Unlike regular Somali government troops, the C.I.A.-trained Somali commandos are outfitted with new weapons and flak jackets, and are given sunglasses and ski masks to conceal their identities. They are part of the Somali National Security Agency — an intelligence organization financed largely by the C.I.A. — which answers to Somalia’s Transitional Federal Government. Many in Mogadishu, though, believe that the Somali intelligence service is building a power base independent of the weak government.
One Somali official, speaking only on the condition of anonymity, said that the spy service was becoming a “government within a government.”
“No one, not even the president, knows what the N.S.A. is doing,” he said. “The Americans are creating a monster.”
The C.I.A. Plays a Role
The C.I.A. has also occasionally joined Somali operatives in interrogating prisoners, including Ahmed Abdullahi Hassan, a Kenyan arrested in Nairobi in 2009 on an American intelligence tip and handed over to Somalia by the Kenyans. The C.I.A. operations in Somalia were first reported last month by the magazine The Nation.
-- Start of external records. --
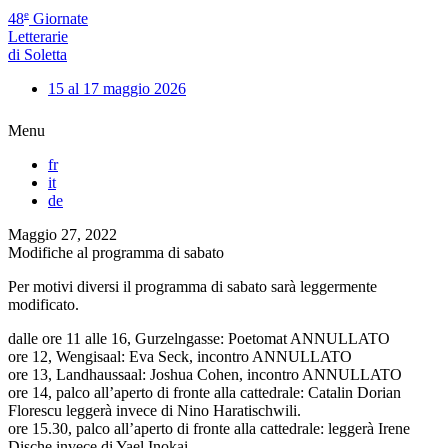
e
48
Giornate
Letterarie
di Soletta
15 al 17 maggio 2026
Menu
fr
it
de
Maggio 27, 2022
Modifiche al programma di sabato
Per motivi diversi il programma di sabato sarà leggermente
modificato.
dalle ore 11 alle 16, Gurzelngasse: Poetomat ANNULLATO
ore 12, Wengisaal: Eva Seck, incontro ANNULLATO
ore 13, Landhaussaal: Joshua Cohen, incontro ANNULLATO
ore 14, palco all’aperto di fronte alla cattedrale: Catalin Dorian
Florescu leggerà invece di Nino Haratischwili.
ore 15.30, palco all’aperto di fronte alla cattedrale: leggerà Irene
Dische invece di Yael Inokai.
An American official, speaking on the condition of anonymity because of restrictions against discussing relationships with foreign intelligence services, said that agency officers had questioned Mr. Hassan in a Somali prison under strict interrogation rules.
“The host country must give credible assurances that suspects will be treated humanely,” the official said, and intelligence officials “must be convinced that the individual in custody has time-sensitive information about terrorist operations targeting U.S. interests.”
A C.I.A. spokeswoman said that the spy agency was not holding suspects in secret American prisons, as it did in the years after the Sept. 11, 2001, attacks.
“The C.I.A. does not run prisons in Somalia or anywhere else, period,” said the spokeswoman, Marie Harf. “The C.I.A.’s detention and interrogation program ended over two and a half years ago.”
In Washington, American officials said debates were under way about just how much the United States should rely on clandestine militia training and armed drone strikes to fight the Shabab. Over the past year, the American Embassy in Nairobi, according to one American official, has become a hive of military and intelligence operatives who are “chomping at the bit” to escalate operations in Somalia. But Mr. Carson, the State Department official, has opposed the drone strikes because of the risk of turning more Somalis toward the Shabab, according to several officials.
In a telephone interview, he played down any bureaucratic disagreements and rejected criticism that America’s approach toward Somalia had been ad hoc. It is a country with historically difficult problems, he said, and the American support to the African peacekeepers has helped beat back the Shabab’s forces.
And as for the rest of southern Somalia, still firmly in the Shabab’s hands?
“One step at a time, he said. “One step at a time.”
Mr. Stock, Bancroft’s president, said that bickering in Washington about how to contain the Shabab threat had made the American government even more dependent on companies like his.
As he put it, “We’re the only game in town.”
Jeffrey Gettleman reported from Mogadishu, and Mark Mazzetti and Eric Schmitt from Washington.